Scroll ke bawah untuk melanjutkan membaca
Pada 19 Februari 2026, Indonesia dan Amerika Serikat meneken dokumen berjudul “Agreement Between the United States of America and the Republic of Indonesia on Reciprocal Trade”. Rimawan menerangkan, kata “resiprokal” bermakna timbal balik. Dia menjelaskan, dalam teori ekonomi terdapat konsep fairness equilibria atau kesepakatan rasa keadilan. “Saya tidak melihat fairness itu,” kata Rimawan.
Ia mengatakan perjanjian dagang Indonesia-Amerika ini bersifat asimetris. Kewajiban antara Indonesia dan Amerika berbeda. Rimawan menyebutkan, dalam dokumen ART terdapat 211 frasa “Indonesia shall”. Artinya, Indonesia harus melaksanakan ketentuan yang tercantum dalam perjanjian. Sementara itu, hanya ada 9 formulasi frasa yang sama ketika merujuk kewajiban Amerika terhadap Indonesia.
Menurut Rimawan, kewajiban Amerika menggunakan kata “may” (boleh), “intends to” (bermaksud untuk), “commits to” (berkomitmen untuk). “Tapi untuk Indonesia, diskresinya itu sangat dibatasi. Ini jadi masalah,” kata dia.
Tak hanya itu, Rimawan juga menyoroti perjanjian dagang Indonesia-Amerika lebih banyak menyepakati poin-poin yang menyangkut hambatan non-tarif alias non-tariff barriers. Ia mencatat, dari total 87 pasal substantif, ada 83 pasal yang mengatur hambatan non-tarif, sedangkan hanya ada empat pasal dan satu pasal hybrid yang mengatur tarif dagang. “Ini menarik sehingga perlu diluruskan, ketika berbicara tentang masalah ART, itu sebenarnya beban paling besar itu membicarakan tentang non-tarif,” ujar Rimawan.
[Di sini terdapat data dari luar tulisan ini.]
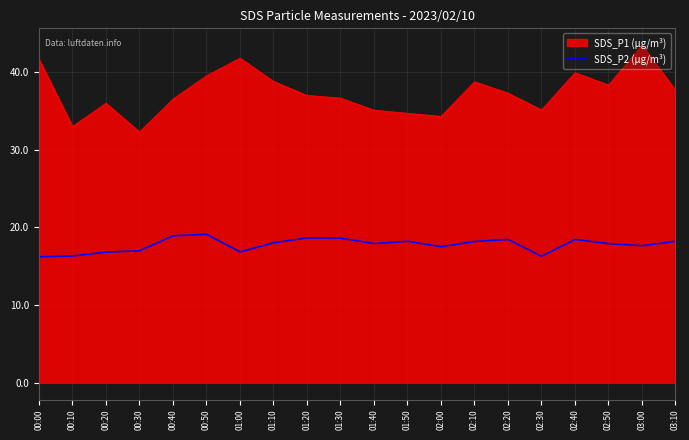

True or false: SDS_P2 (μg/m³) has a value of 17.9 at 02:50.

True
Sebagaimana diketahui, Presiden Prabowo dan Presiden Trump menandatangani perjanjian dagang resiprokal di Washington D.C., Amerika Serikat, pada Kamis, 19 Februari 2026. Beberapa hal yang menjadi sorotan dari perjanjian Indonesia dengan Negeri Abang Sam itu adalah sertifikasi dan pelabelan halal hingga pemasaran alat kesehatan dan farmasi.
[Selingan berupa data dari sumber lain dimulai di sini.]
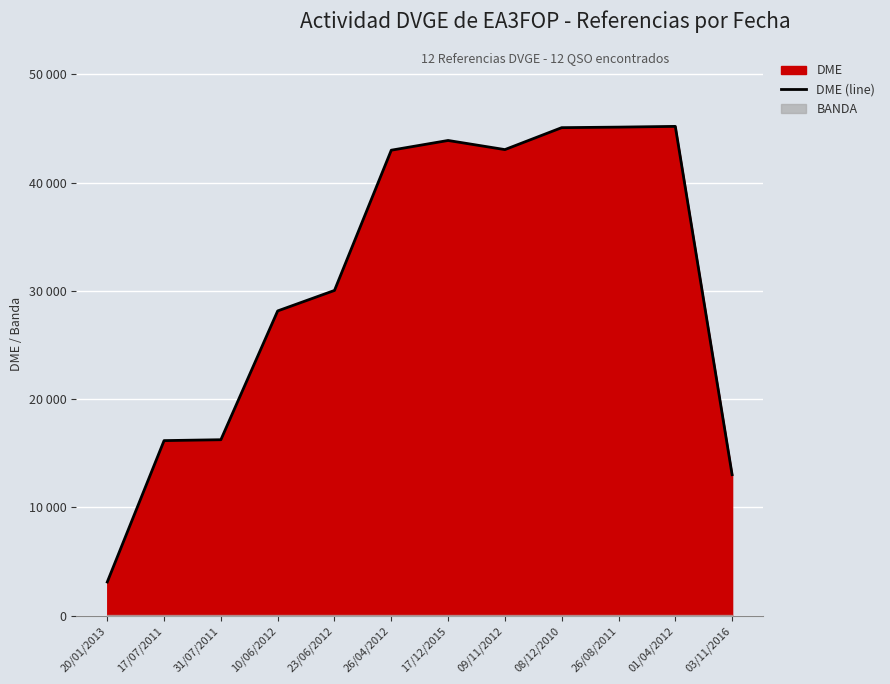

Which category has the lowest value across all series?

20/01/2013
Kesepakatan mengenai sertifikasi halal bagi produk asal Amerika dijelaskan dalam Pasal 2.9 tentang Ketentuan Halal untuk Barang Manufaktur dan Pasal 2.22 tentang Ketentuan Halal untuk Produk Pangan dan Agrikultur, pada Annex III Specific Commitments, Section 2 Non-Tariff Barriers and Related Matters.
Adapun perjanjian mengenai pemasaran alat kesehatan dan farmasi dibahas dalam Pasal alias Article 2.5 Medical Devices & Pharmaceuticals, pada Annex III Specific Commitments, Section 2 Non-Tariff Barriers and Related Matters.